Cooking brisket is always a long process, but to make the perfect brisket, using the sous vide method is a sure-fire way to make a properly cooked brisket without the chances of it drying out. Serving a moist brisket to a party or to your family is something that they will continue to crave while thinking of all of the hard work that must have gone into fixing it. No one needs to know that you did not tend to this meat for hours upon end.
Getting Set Up
To properly prepare your sous vide brisket, you will need a large pot, an immersion circulator, and high-quality brisket. You will also need food-grade bags to cook the meat in and a clamp of some sort to clamp the bag to the edge of the pot. These things are the base of making a properly and evenly cooked dinner for your family.

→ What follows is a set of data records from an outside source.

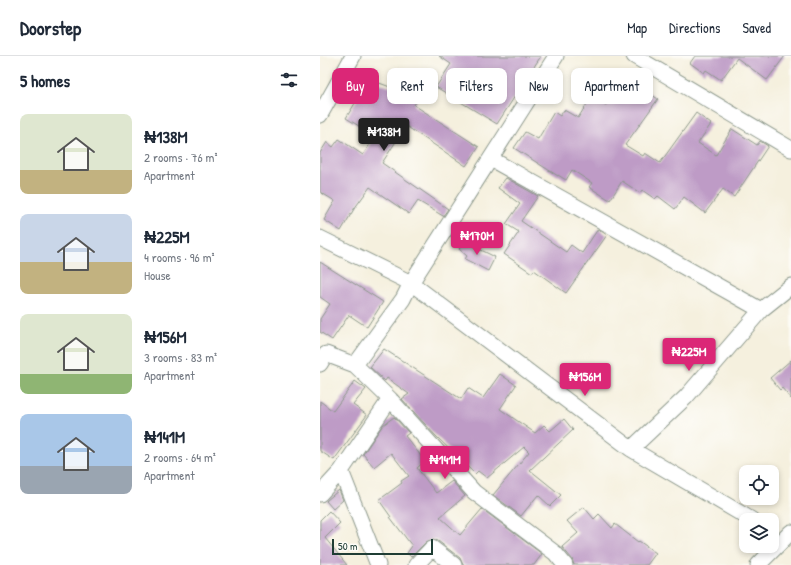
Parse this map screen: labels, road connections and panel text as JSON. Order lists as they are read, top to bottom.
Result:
{
  "scale_bar": "50 m",
  "page": {
    "header": "Doorstep",
    "nav": ["Map", "Directions", "Saved"],
    "heading": "5 homes",
    "chip": [
      "Buy",
      "Rent",
      "Filters",
      "New",
      "Apartment"
    ],
    "list": [
      {
        "name": "₦138M",
        "note": "2 rooms · 76 m² · Apartment"
      },
      {
        "name": "₦225M",
        "note": "4 rooms · 96 m² · House"
      },
      {
        "name": "₦156M",
        "note": "3 rooms · 83 m² · Apartment"
      },
      {
        "name": "₦141M",
        "note": "2 rooms · 64 m² · Apartment"
      }
    ],
    "price": [
      "₦138M",
      "₦170M",
      "₦225M",
      "₦156M",
      "₦141M"
    ],
    "scale": "50 m"
  }
}
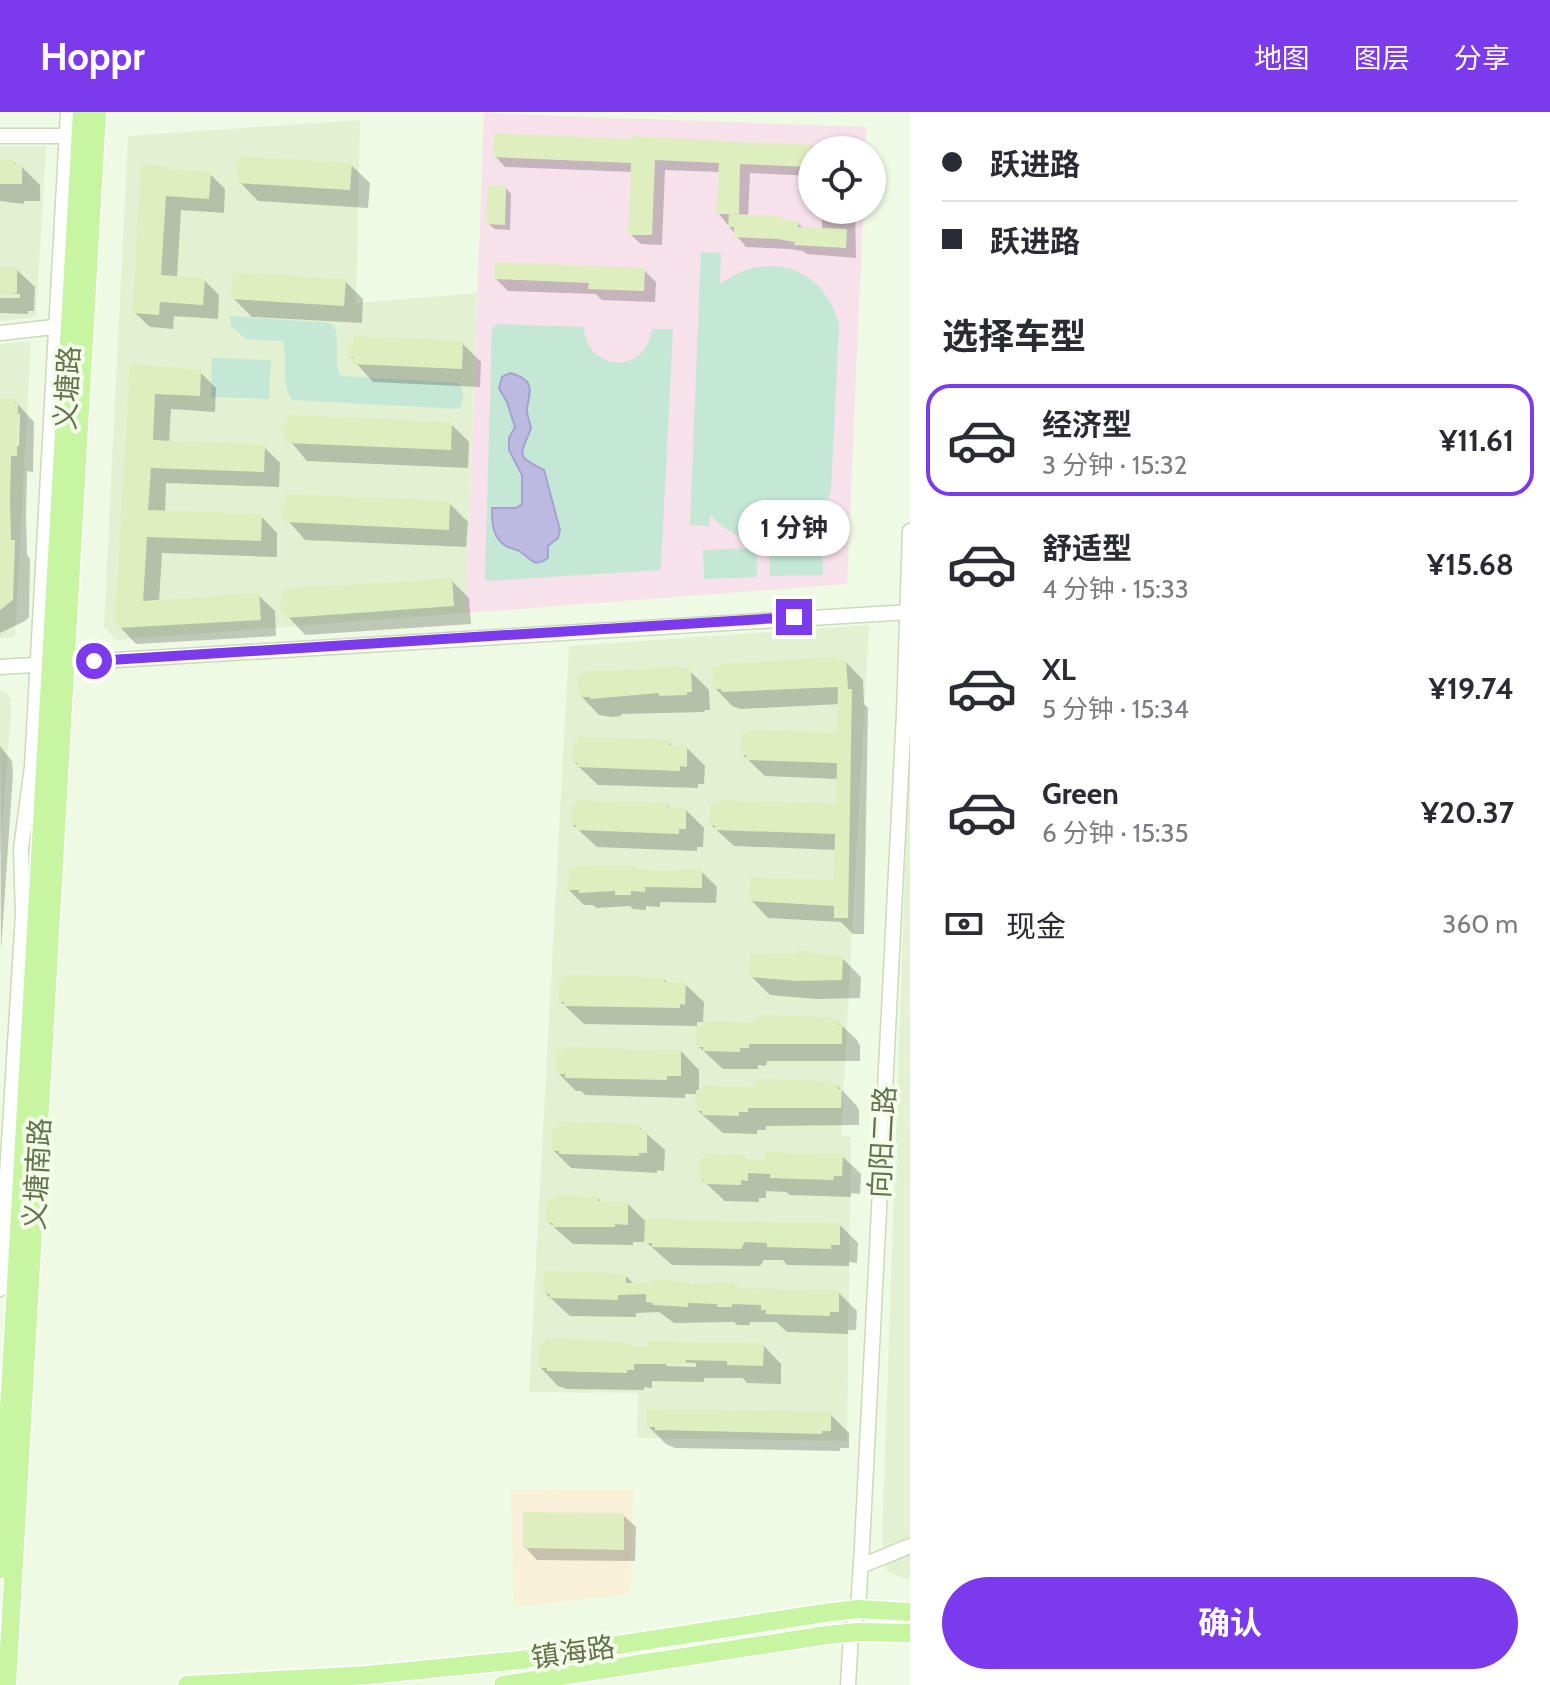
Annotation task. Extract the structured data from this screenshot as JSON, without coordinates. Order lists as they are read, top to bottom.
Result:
{
  "streets": {
    "main road": ["义塘路", "义塘南路", "镇海路"],
    "street": ["向阳二路"]
  },
  "crossings": [
    ["义塘路", "义塘南路"],
    ["向阳二路", "镇海路"]
  ],
  "page": {
    "header": "Hoppr",
    "nav": ["地图", "图层", "分享"],
    "banner": ["跃进路", "跃进路"],
    "heading": "选择车型",
    "list": [
      {
        "name": "经济型",
        "note": "3 分钟 · 15:32",
        "value": "¥11.61"
      },
      {
        "name": "舒适型",
        "note": "4 分钟 · 15:33",
        "value": "¥15.68"
      },
      {
        "name": "XL",
        "note": "5 分钟 · 15:34",
        "value": "¥19.74"
      },
      {
        "name": "Green",
        "note": "6 分钟 · 15:35",
        "value": "¥20.37"
      }
    ],
    "bubble": "1 分钟",
    "pay": ["现金", "360 m"],
    "buttons": "确认"
  }
}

First, take your uncooked brisket and trim off the fat. Typically, you can cook brisket with the fat on because it adds moisture to the meat, but when you are cooking it sous vide, the brisket will come out moist without the fat, so you do not need to leave it on there.
Brisket Cooking Time
Bring your water bath up to 155*F. If you want your sous vide brisket to have a smokey flavor, after trimming the fat, brush it with a mixture of cane syrup and liquid smoke. You can then put the meat in a food grade bag and slowly lower it into your prepared pot, creating a vacuum effect in the bag. The absence of air in the bag while the meat is cooking will ensure a final product that is evenly cooked.
You can leave the brisket unattended in the water bath for at least 24 hours at this point to get it fully cooked. After at least 24 hours, you can remove the meat from the water bath and take it out of the food grade bag. If you want to add a smokier flavor to it, you can brush it again with your cane syrup and liquid smoke mixture.
Then, sprinkle a mix of salt, pepper, brown sugar, cayenne, garlic powder, and onion powder onto the meat. If you want the meat to have a nice crust on it, put it in the oven at 275*F for one hour. If you prefer your meat without a crust, it is ready to serve after seasoning.